- Breeding for climate resilience requires considering adaptive traits beyond just yield.
- Robotized indoor phenotyping allows for high-throughput measurement of such adaptive traits.
- Maize adaptive traits can be inferred based on indoor genotypic values for different field conditions.
- Environmental modeling enables the translation of traits from indoor to field conditions.
- Genomic prediction effectively ranks genotypes for tested traits, aiding water conservation strategies.
In a groundbreaking study by Jugurta Bouidghaghen et al., published in 2023, researchers have demonstrated that robotized indoor phenotyping can be a game-changer in breeding maize for resilience to climate change. Traditionally, the focus has been on selecting for yield, but this study emphasizes the importance of considering adaptive traits such as plant architecture, stomatal conductance, and growth.

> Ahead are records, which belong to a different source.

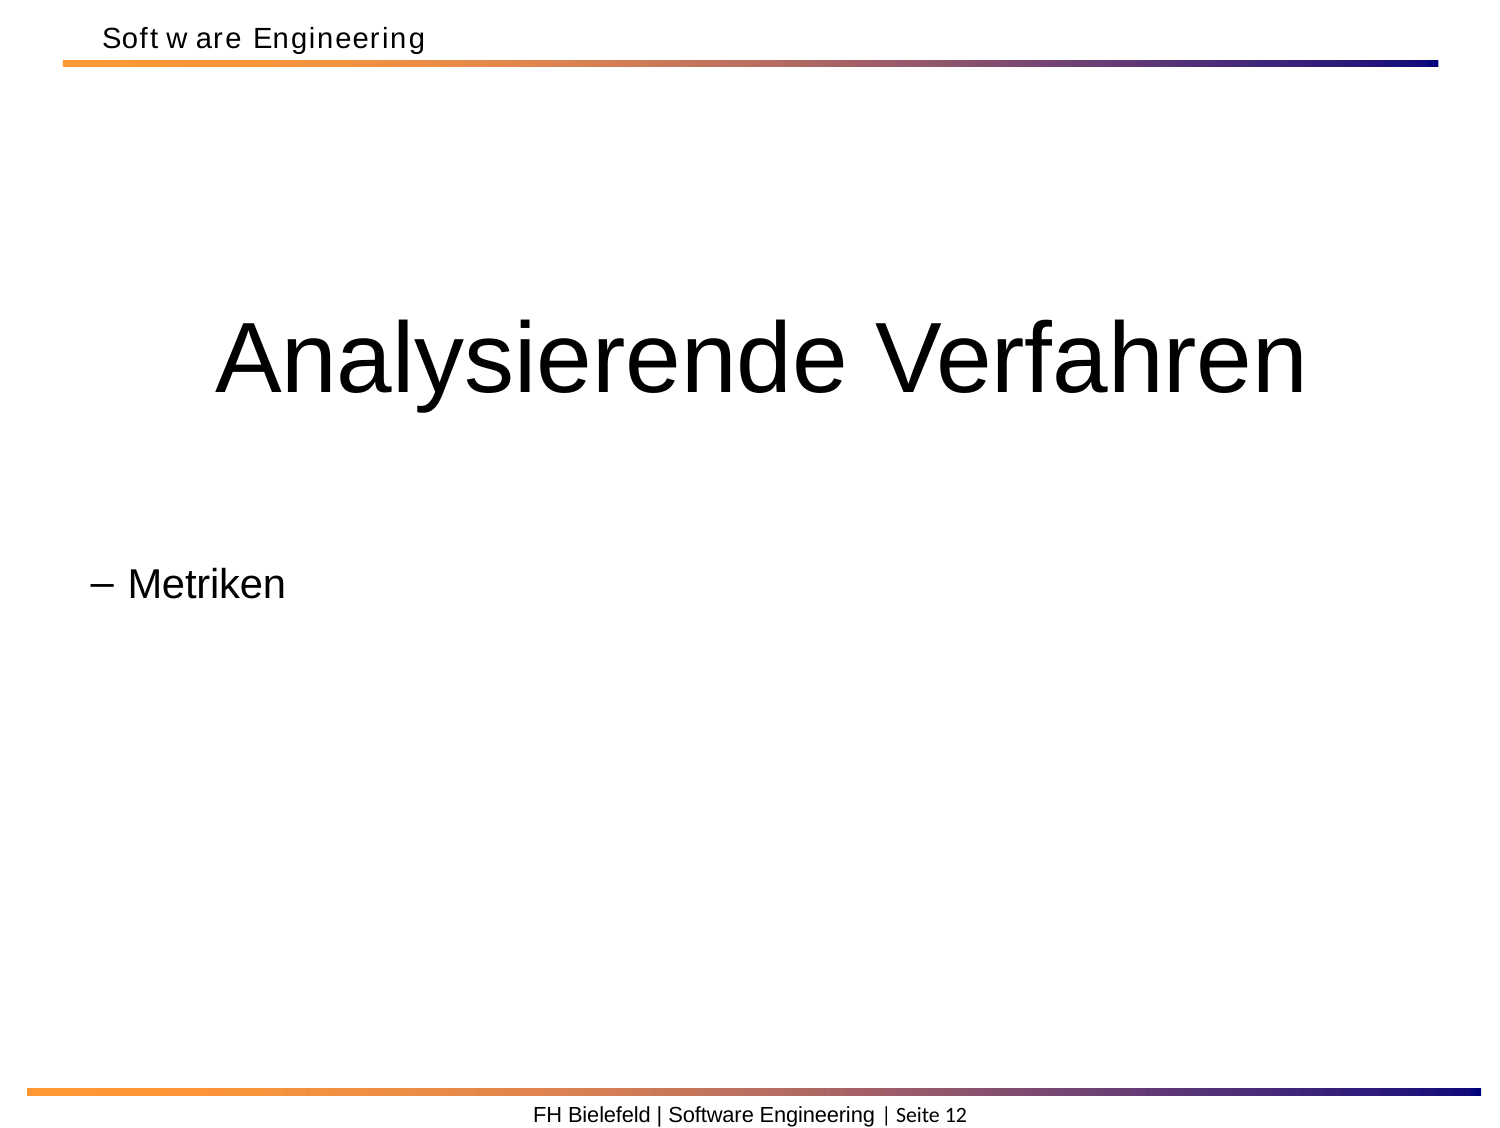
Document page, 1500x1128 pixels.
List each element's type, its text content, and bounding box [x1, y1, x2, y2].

picture [27, 1088, 1482, 1096]
text_box Analysierende Verfahren Metriken [88, 172, 1436, 847]
text_box Soft w are Engineering [99, 19, 748, 95]
picture [62, 60, 99, 67]
picture [748, 60, 1439, 67]
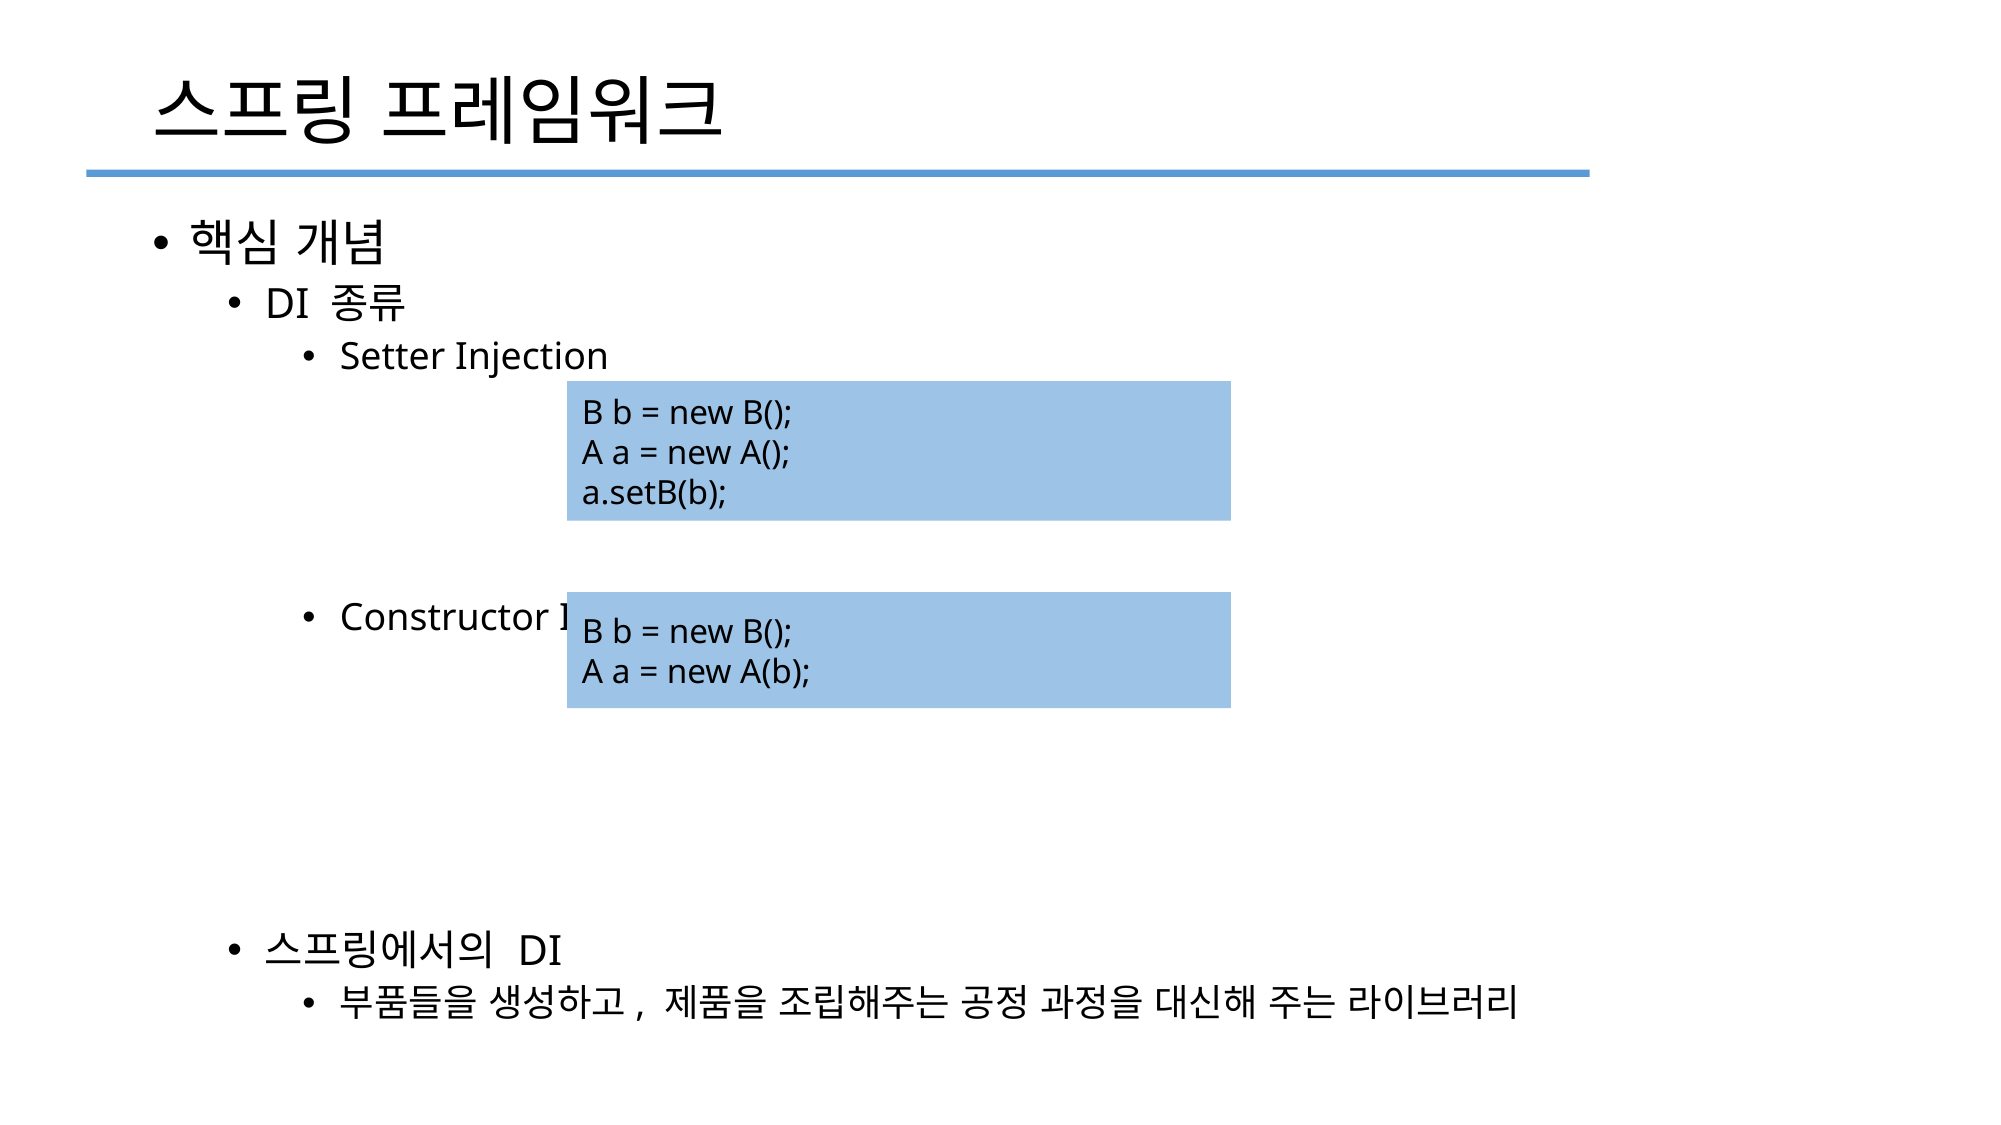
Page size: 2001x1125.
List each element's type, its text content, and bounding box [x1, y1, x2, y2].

title 스프링 프레임워크 [137, 59, 1863, 170]
text_box B b = new B(); A a = new A(); a.setB(b); [566, 380, 1232, 522]
text_box B b = new B(); A a = new A(b); [566, 591, 1232, 709]
list 핵심 개념 DI 종류 Setter Injection Constructor Injection 스프링에서의 DI 부품들을 생성하고, 제품을 조립해주는 공정 과정을 대신해 주는 라이브러리 [137, 210, 1863, 1062]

Beyond Yield: The Importance of Adaptive Traits
The study argues that breeding for resilience to climate change necessitates a broader focus beyond just yield. Adaptive traits like plant architecture and stomatal conductance are crucial in how plants respond to environmental stresses, making them vital for future-proofing crops.
The Role of Robotized Indoor Phenotyping
One of the study’s significant contributions is the validation of robotized indoor phenotyping as a reliable method for measuring these adaptive traits at high throughput. This technology allows for speed breeding and has often been dismissed as non-relevant for field conditions. However, the study shows that this is not the case.
Translating Indoor Traits to Field Conditions
The researchers found that maize adaptive traits could be inferred in different fields based on indoor genotypic values. They used environmental modeling to translate these traits from indoor to various field conditions and even from one field to another. This is a significant step in making indoor phenotyping relevant for real-world applications.
Genomic Prediction for Water Use Strategies
The study also delved into genomic prediction, which resulted in the adequate ranking of genotypes for the tested traits. Although the precision was lesser for elite varieties with reduced phenotypic variability, the method effectively distinguished genotypes with high or low values for adaptive traits. This is particularly important for developing either spender or conservative strategies for water use under future climate conditions.